* **What is needed**
Exactly as they appear below, repeat the lines from the one with "right knee: (30, 478)" through the one with "left ear: (609, 87)", and no others.
##############################
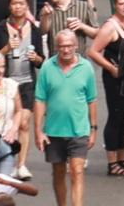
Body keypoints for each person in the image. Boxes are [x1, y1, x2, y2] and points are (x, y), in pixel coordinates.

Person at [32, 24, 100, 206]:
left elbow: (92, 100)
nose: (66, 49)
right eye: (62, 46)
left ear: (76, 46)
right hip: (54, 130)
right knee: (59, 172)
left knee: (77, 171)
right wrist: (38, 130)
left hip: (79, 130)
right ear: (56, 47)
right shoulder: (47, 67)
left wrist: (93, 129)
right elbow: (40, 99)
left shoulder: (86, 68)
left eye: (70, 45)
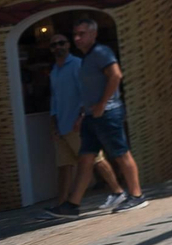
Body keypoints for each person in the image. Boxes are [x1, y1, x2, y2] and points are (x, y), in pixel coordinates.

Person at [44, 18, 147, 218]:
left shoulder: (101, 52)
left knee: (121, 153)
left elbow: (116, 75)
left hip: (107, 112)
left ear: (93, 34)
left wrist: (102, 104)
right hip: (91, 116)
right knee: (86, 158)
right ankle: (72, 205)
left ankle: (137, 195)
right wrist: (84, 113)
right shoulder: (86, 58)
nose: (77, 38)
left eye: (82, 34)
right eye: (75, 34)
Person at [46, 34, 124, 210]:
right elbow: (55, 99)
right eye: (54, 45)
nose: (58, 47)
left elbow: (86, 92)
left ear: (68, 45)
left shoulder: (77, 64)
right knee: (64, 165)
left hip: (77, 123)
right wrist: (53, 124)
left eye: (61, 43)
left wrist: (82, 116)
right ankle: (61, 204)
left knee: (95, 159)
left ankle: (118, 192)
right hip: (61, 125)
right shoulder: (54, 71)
##############################
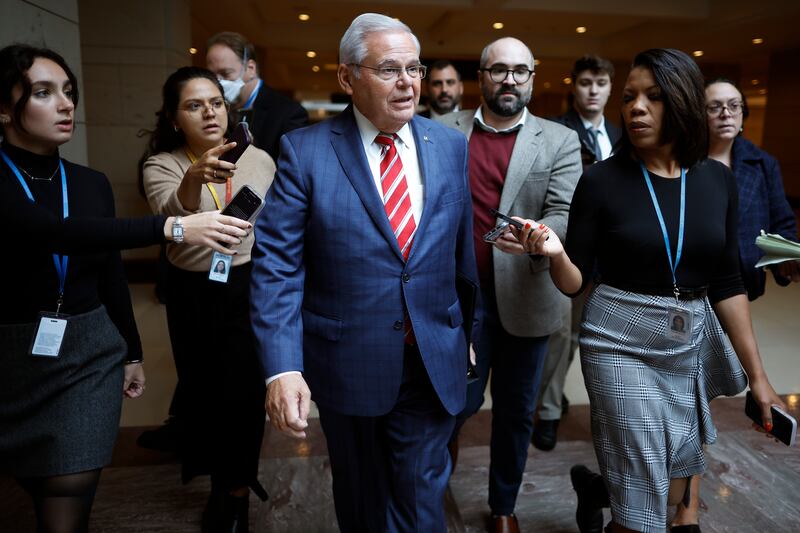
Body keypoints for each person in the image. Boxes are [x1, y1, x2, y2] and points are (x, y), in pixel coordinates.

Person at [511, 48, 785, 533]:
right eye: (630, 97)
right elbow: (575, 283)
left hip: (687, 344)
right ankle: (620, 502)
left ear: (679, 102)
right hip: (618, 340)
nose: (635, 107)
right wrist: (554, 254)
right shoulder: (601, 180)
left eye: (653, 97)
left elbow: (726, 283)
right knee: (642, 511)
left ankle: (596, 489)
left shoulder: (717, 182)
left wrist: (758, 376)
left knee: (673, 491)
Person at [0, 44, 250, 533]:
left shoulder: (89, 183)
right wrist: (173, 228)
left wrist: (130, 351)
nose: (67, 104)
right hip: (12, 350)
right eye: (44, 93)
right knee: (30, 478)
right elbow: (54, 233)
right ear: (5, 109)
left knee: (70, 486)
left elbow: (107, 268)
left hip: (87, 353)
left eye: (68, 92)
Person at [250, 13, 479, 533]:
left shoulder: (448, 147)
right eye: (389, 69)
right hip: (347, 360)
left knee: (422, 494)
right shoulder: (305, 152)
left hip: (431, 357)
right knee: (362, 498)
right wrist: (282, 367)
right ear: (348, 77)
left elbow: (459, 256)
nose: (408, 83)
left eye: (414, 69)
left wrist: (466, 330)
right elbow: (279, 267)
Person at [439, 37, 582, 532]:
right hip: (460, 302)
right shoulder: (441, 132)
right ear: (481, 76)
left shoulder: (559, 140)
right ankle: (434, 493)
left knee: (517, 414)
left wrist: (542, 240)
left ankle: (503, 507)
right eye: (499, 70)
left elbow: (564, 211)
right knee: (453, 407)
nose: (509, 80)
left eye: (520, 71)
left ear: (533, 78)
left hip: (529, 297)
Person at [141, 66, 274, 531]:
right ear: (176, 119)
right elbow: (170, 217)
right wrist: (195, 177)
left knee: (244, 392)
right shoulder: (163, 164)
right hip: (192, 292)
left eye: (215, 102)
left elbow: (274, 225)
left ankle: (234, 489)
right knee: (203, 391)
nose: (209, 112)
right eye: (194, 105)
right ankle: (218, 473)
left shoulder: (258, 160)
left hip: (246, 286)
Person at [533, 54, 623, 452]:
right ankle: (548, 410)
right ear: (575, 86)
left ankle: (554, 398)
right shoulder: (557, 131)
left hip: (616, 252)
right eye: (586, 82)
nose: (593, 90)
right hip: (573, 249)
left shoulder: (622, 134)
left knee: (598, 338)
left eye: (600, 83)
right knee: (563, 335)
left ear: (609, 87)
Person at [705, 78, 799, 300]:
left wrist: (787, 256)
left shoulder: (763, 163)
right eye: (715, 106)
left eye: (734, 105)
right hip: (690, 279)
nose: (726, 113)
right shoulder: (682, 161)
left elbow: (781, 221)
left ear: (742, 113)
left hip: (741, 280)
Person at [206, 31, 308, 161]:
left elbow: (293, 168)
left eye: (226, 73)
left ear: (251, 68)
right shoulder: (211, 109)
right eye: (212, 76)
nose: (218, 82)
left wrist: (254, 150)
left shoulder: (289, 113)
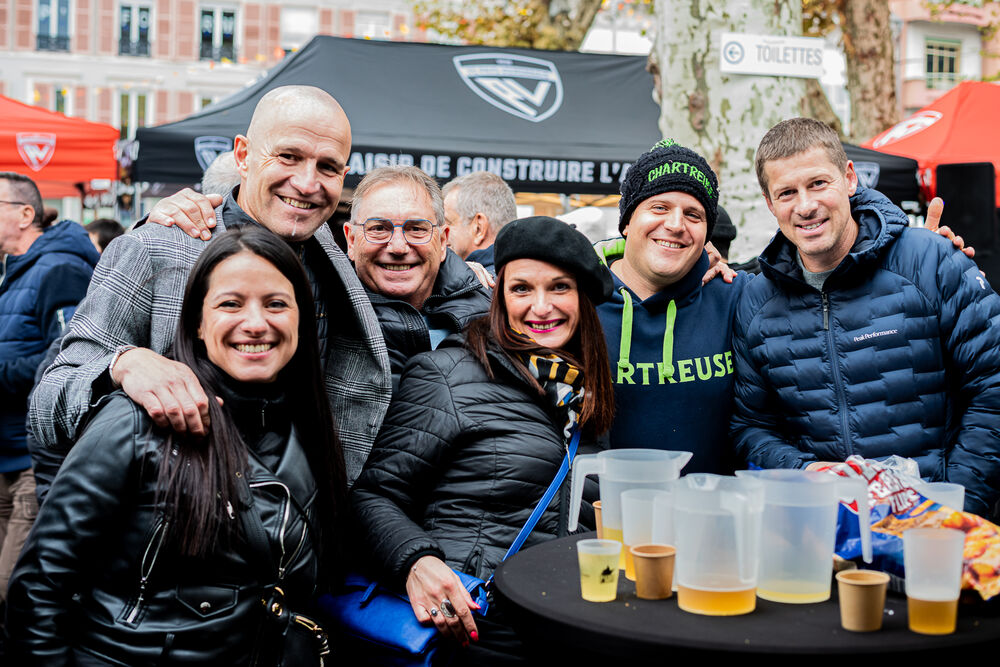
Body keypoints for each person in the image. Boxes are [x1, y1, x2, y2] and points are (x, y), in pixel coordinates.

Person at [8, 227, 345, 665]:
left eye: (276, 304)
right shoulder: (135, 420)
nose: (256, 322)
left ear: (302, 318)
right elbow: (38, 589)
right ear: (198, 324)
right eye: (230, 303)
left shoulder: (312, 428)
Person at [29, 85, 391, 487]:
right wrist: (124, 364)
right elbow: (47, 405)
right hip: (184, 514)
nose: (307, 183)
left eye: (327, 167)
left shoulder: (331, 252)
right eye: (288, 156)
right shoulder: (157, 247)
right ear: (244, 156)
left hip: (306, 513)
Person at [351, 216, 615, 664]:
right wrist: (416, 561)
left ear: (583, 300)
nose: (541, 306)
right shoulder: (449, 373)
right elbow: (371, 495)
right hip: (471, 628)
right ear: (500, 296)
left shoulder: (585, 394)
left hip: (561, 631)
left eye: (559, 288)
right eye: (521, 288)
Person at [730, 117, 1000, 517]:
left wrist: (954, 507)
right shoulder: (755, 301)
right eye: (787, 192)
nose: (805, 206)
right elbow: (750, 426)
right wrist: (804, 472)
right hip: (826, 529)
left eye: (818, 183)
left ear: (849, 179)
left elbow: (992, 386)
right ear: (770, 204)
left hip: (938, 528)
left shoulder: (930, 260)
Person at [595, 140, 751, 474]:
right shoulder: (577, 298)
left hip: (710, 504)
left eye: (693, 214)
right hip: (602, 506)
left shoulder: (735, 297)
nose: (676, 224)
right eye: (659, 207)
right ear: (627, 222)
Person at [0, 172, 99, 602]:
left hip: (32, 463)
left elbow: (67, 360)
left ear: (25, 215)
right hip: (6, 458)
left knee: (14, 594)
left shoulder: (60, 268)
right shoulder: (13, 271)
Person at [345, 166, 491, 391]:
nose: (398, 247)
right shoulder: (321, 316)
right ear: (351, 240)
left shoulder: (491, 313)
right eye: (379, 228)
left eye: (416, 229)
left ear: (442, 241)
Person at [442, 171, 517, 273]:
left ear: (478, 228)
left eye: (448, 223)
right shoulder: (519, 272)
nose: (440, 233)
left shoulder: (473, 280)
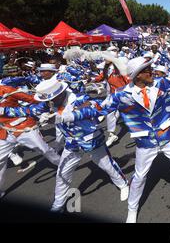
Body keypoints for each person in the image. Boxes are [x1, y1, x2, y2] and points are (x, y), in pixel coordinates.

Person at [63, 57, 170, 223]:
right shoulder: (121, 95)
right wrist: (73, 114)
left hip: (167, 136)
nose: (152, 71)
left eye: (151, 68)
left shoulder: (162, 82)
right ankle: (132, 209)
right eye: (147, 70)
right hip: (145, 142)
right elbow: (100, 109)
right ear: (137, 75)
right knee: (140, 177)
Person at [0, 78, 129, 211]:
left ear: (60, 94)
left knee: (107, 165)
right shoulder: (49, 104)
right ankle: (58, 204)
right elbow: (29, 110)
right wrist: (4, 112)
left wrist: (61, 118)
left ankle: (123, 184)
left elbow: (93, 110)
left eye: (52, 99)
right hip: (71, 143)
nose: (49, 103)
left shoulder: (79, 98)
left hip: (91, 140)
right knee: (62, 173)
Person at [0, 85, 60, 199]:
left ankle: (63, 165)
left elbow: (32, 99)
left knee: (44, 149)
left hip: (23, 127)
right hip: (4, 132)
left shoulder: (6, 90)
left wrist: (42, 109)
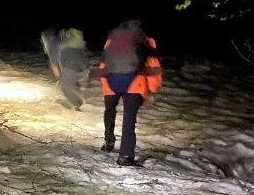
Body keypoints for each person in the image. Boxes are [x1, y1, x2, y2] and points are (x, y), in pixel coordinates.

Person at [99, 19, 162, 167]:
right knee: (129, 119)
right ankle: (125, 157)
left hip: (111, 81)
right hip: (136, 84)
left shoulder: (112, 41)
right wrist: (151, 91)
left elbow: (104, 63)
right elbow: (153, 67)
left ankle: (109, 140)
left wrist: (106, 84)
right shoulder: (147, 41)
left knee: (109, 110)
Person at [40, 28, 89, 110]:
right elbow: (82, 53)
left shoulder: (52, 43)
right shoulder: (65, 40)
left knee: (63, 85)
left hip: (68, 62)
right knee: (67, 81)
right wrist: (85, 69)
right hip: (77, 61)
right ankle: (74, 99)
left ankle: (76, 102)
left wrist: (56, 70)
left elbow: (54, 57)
##############################
* **Written response**
right knee: (30, 478)
right elbow: (54, 233)
right ear: (5, 109)
left knee: (70, 486)
left elbow: (107, 268)
left hip: (87, 353)
left eye: (68, 92)
Person at [250, 13, 479, 533]:
left shoulder: (448, 147)
right eye: (389, 69)
right hip: (347, 360)
left knee: (422, 494)
right shoulder: (305, 152)
left hip: (431, 357)
right knee: (362, 498)
right wrist: (282, 367)
right ear: (348, 77)
left elbow: (459, 256)
nose: (408, 83)
left eye: (414, 69)
left wrist: (466, 330)
right elbow: (279, 267)
Person at [439, 37, 582, 532]:
right hip: (460, 302)
right shoulder: (441, 132)
right ear: (481, 76)
left shoulder: (559, 140)
right ankle: (434, 493)
left knee: (517, 414)
left wrist: (542, 240)
left ankle: (503, 507)
right eye: (499, 70)
left elbow: (564, 211)
right knee: (453, 407)
nose: (509, 80)
left eye: (520, 71)
left ear: (533, 78)
left hip: (529, 297)
Person at [141, 66, 274, 531]:
right ear: (176, 119)
right elbow: (170, 217)
right wrist: (195, 177)
left knee: (244, 392)
right shoulder: (163, 164)
right hip: (192, 292)
left eye: (215, 102)
left elbow: (274, 225)
left ankle: (234, 489)
right knee: (203, 391)
nose: (209, 112)
right eye: (194, 105)
right ankle: (218, 473)
left shoulder: (258, 160)
left hip: (246, 286)
Person at [533, 54, 623, 452]:
right ankle: (548, 410)
right ear: (575, 86)
left ankle: (554, 398)
right shoulder: (557, 131)
left hip: (616, 252)
right eye: (586, 82)
nose: (593, 90)
right hip: (573, 249)
left shoulder: (622, 134)
left knee: (598, 338)
left eye: (600, 83)
right knee: (563, 335)
left ear: (609, 87)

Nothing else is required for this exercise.